Однажды утром Елена сама позвонила ему и просила сейчас же прийти на Потемкинскую. Андрей спросил, не случилось ли что-нибудь у них. Елена ответила уклончиво, обещала все рассказать при встрече.
Комнаты Ганских красноречиво свидетельствовали о том, что их обитатели собрались в дальний вояж. Затянутые ремнями чемоданы, уложенные коробки, баулы. На секретере больше не было портрета.
Шурша черным шелком, вошла Ганская.
— Вы знаете, такое огорчение. Приходится срочно ехать этой ночью. Ничего не собрано. С билетами так сложно…

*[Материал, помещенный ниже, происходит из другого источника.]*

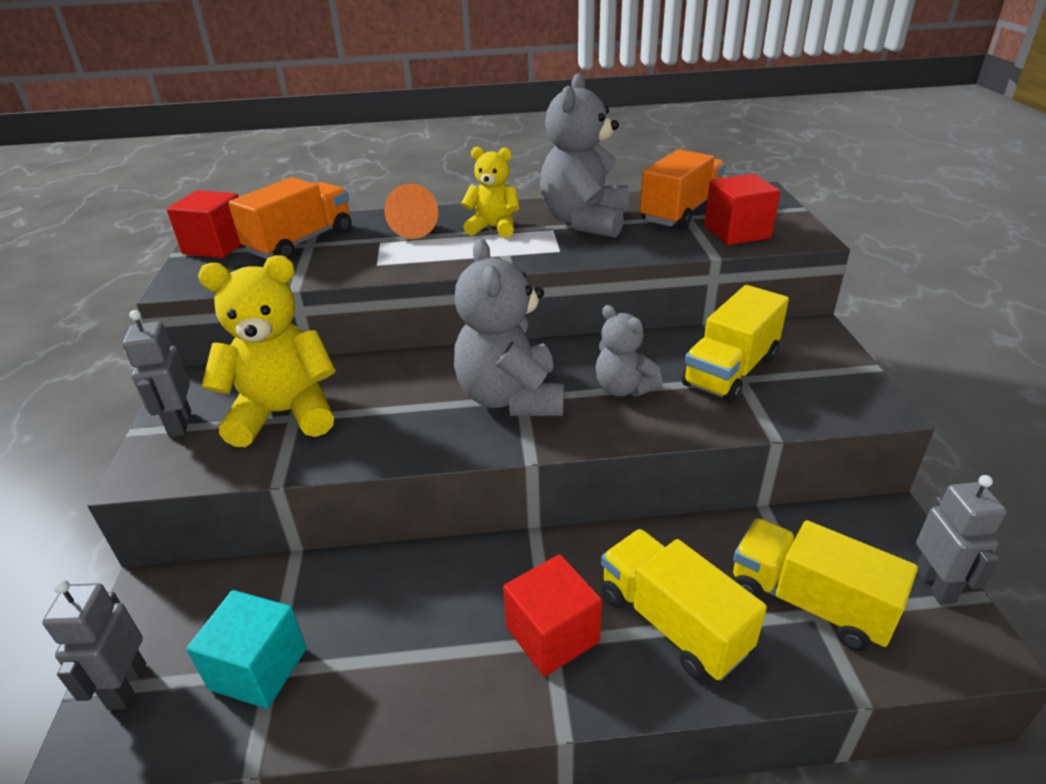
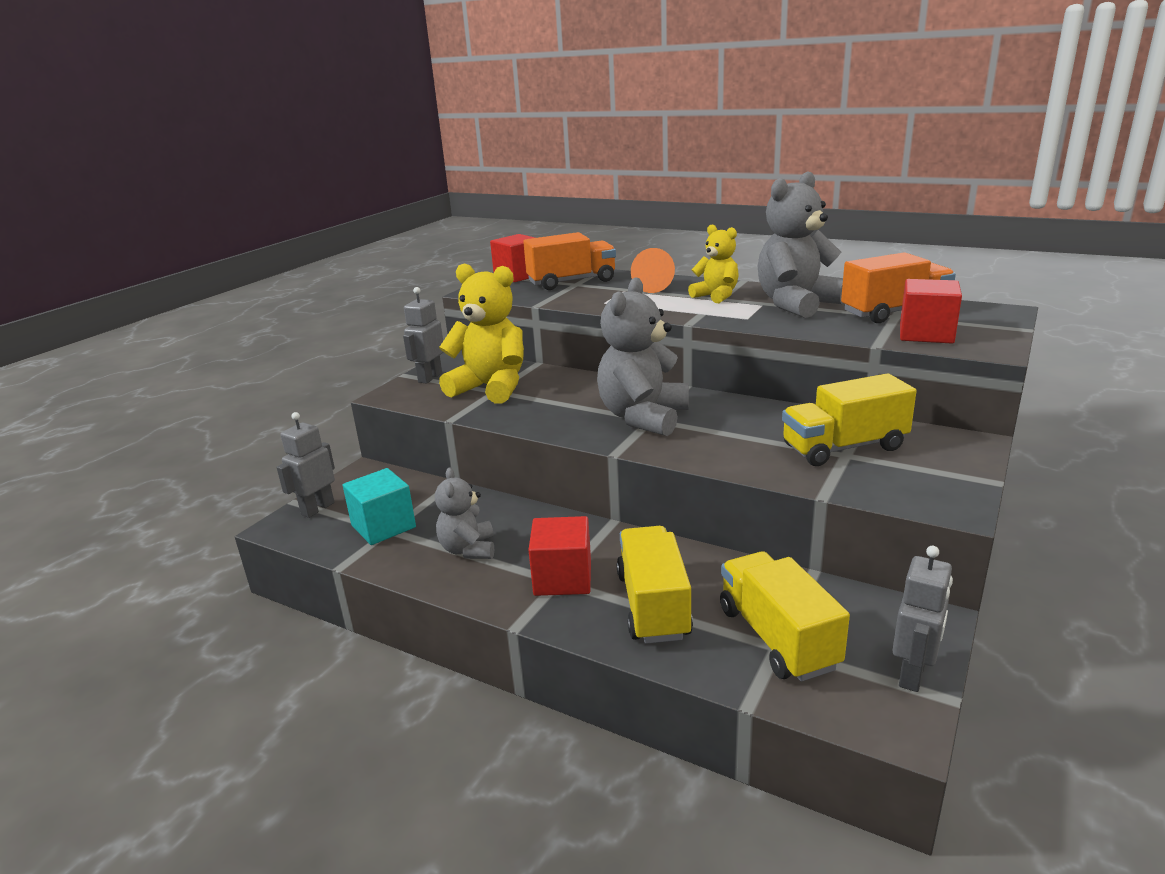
camera: 35 degrees right, 10 degrees down
(623, 388) = (735, 434): grey teddy bear -> grey teddy bear (468, 549)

— Мама, вы запугаете бедного Андрея Мартыновича, — сказала, входя, Елена.
Возможно, что Андрей действительно имел вид растерянный.
— Куда же вы едете?
— В Носовку. Идите сюда, — взяла она его за руку.
Андрей сел так, как садятся, не зная, не придется ли вдруг вскочить, и, оставив руку Елены, смотрел на нее выжидающе.

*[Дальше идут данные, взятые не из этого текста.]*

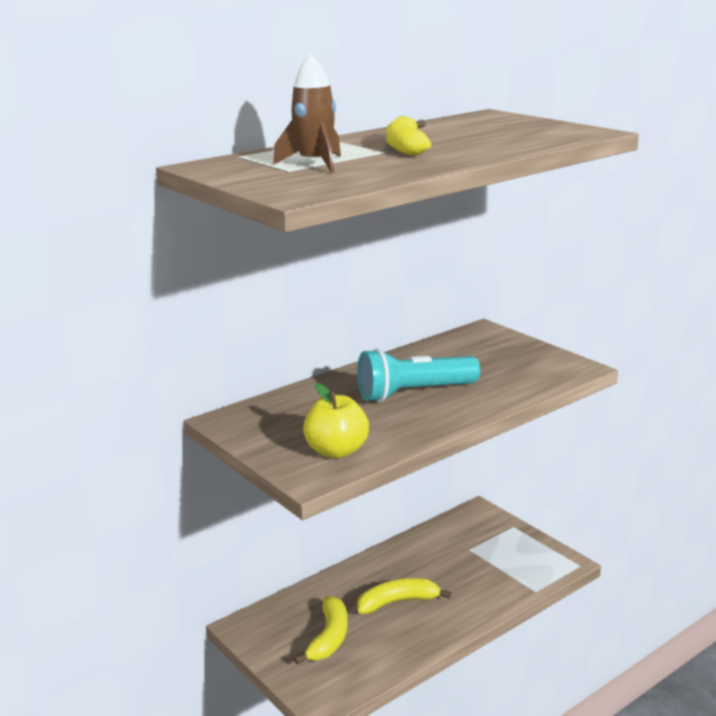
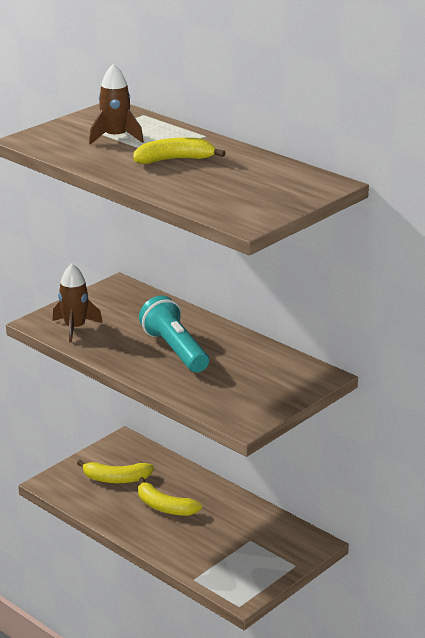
camera: 80 degrees right, 5 degrees up
(337, 451) = (75, 328): yellow apple -> brown rocket
(398, 602) = (164, 507): yellow banana -> yellow banana turned 150 degrees clockwise

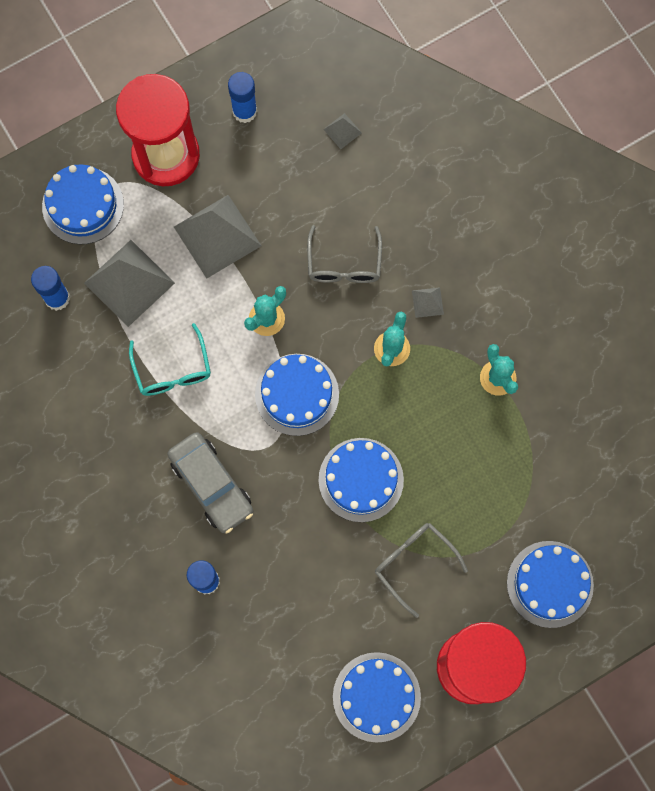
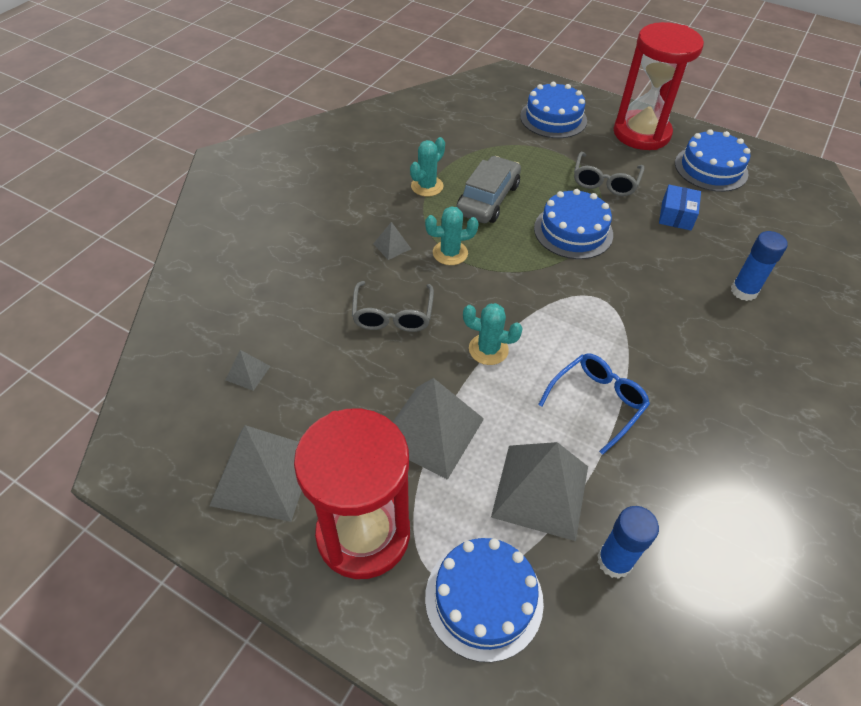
camera: 120 degrees left, 25 degrees down
(172, 369) = (596, 403): turquoise glasses -> blue glasses
(211, 485) = (669, 323): grey car -> grey car (488, 199)
(244, 111) = (264, 475): blue glue stick -> grey pyramid
(297, 394) = (540, 298): blue cake -> none
(328, 598) = (676, 215): none -> blue box
(344, 263) = (393, 314): grey glasses -> grey glasses turned 120 degrees clockwise

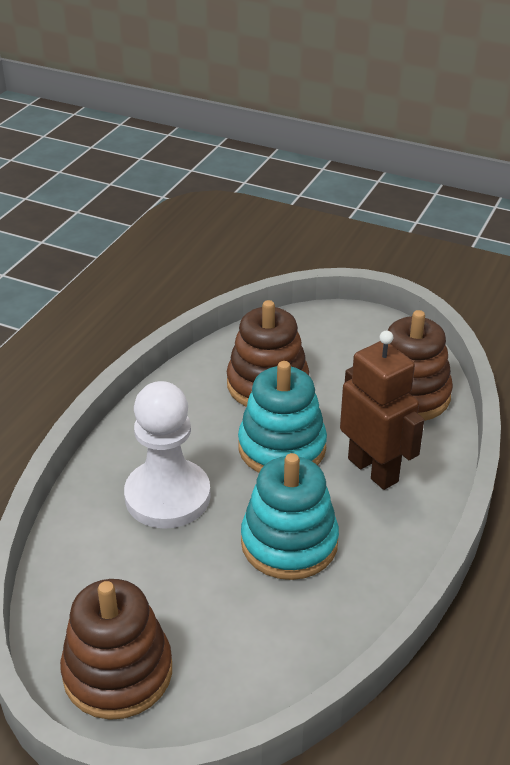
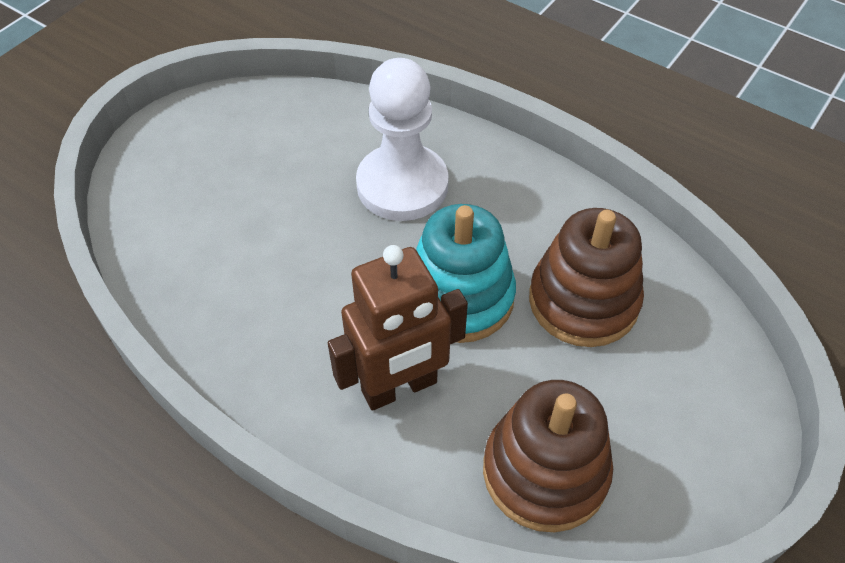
camera: 100 degrees right, 15 degrees up
(118, 672) = (201, 136): brown stacking toy -> none
(289, 543) = (306, 279): turquoise stacking toy -> none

— Я никогда не говорила с вами о наших делах. Я уж не знаю, что лучше в наше время… Может быть, лучше ничего не иметь. Управляющий бомбардирует нас отчаянными письмами. Вы знаете, как теперь сложно в деревне…
Андрей кивнул головой.
— А вчера ночью от него пришел ультиматум: либо мы приезжаем, чтобы уладить спорные вопросы с крестьянами, либо он ни за что не ручается. У соседей уже сожгли дом и службы. У них, впрочем, до февраля стояли ингуши. А у дяди никогда не было охраны. Дядя был либерал и как-то умел ладить с крестьянами. Мы не боялись пожаров. Но ведь теперь крестьяне не разбирают… Видите ли, они требуют, чтобы им были отданы все покосы. А это и есть самое ценное в имении. Дядя занимался искусственным травосеянием, и, кроме того, в имении есть большая молочная ферма. Я советовала маме отдать крестьянам часть земли. Хотя бы даже эти самые покосы. Но дядя Султанов обозвал меня дурой. Он говорит, что если только крестьяне увидят, что им уступают до Учредительного, они пожелают взять сейчас же все имение и, может быть, даже дом. Тогда уж и Учредительное не поможет. Мама волнуется, она решила ехать. Ну, а я не могу отпустить ее одну. — Она близко придвинулась к Андрею и просительно глядела ему в глаза. — Ведь вы понимаете, мой милый?!
— Я понимаю вашу тревогу о матери, но не об имении. Я ненавижу это ваше имение!
Елена успокаивала его.
— Я не ждала наследства, можете мне поверить. Но нельзя же отказываться… Нельзя же добровольно идти на бедность… Это вовсе не так красиво.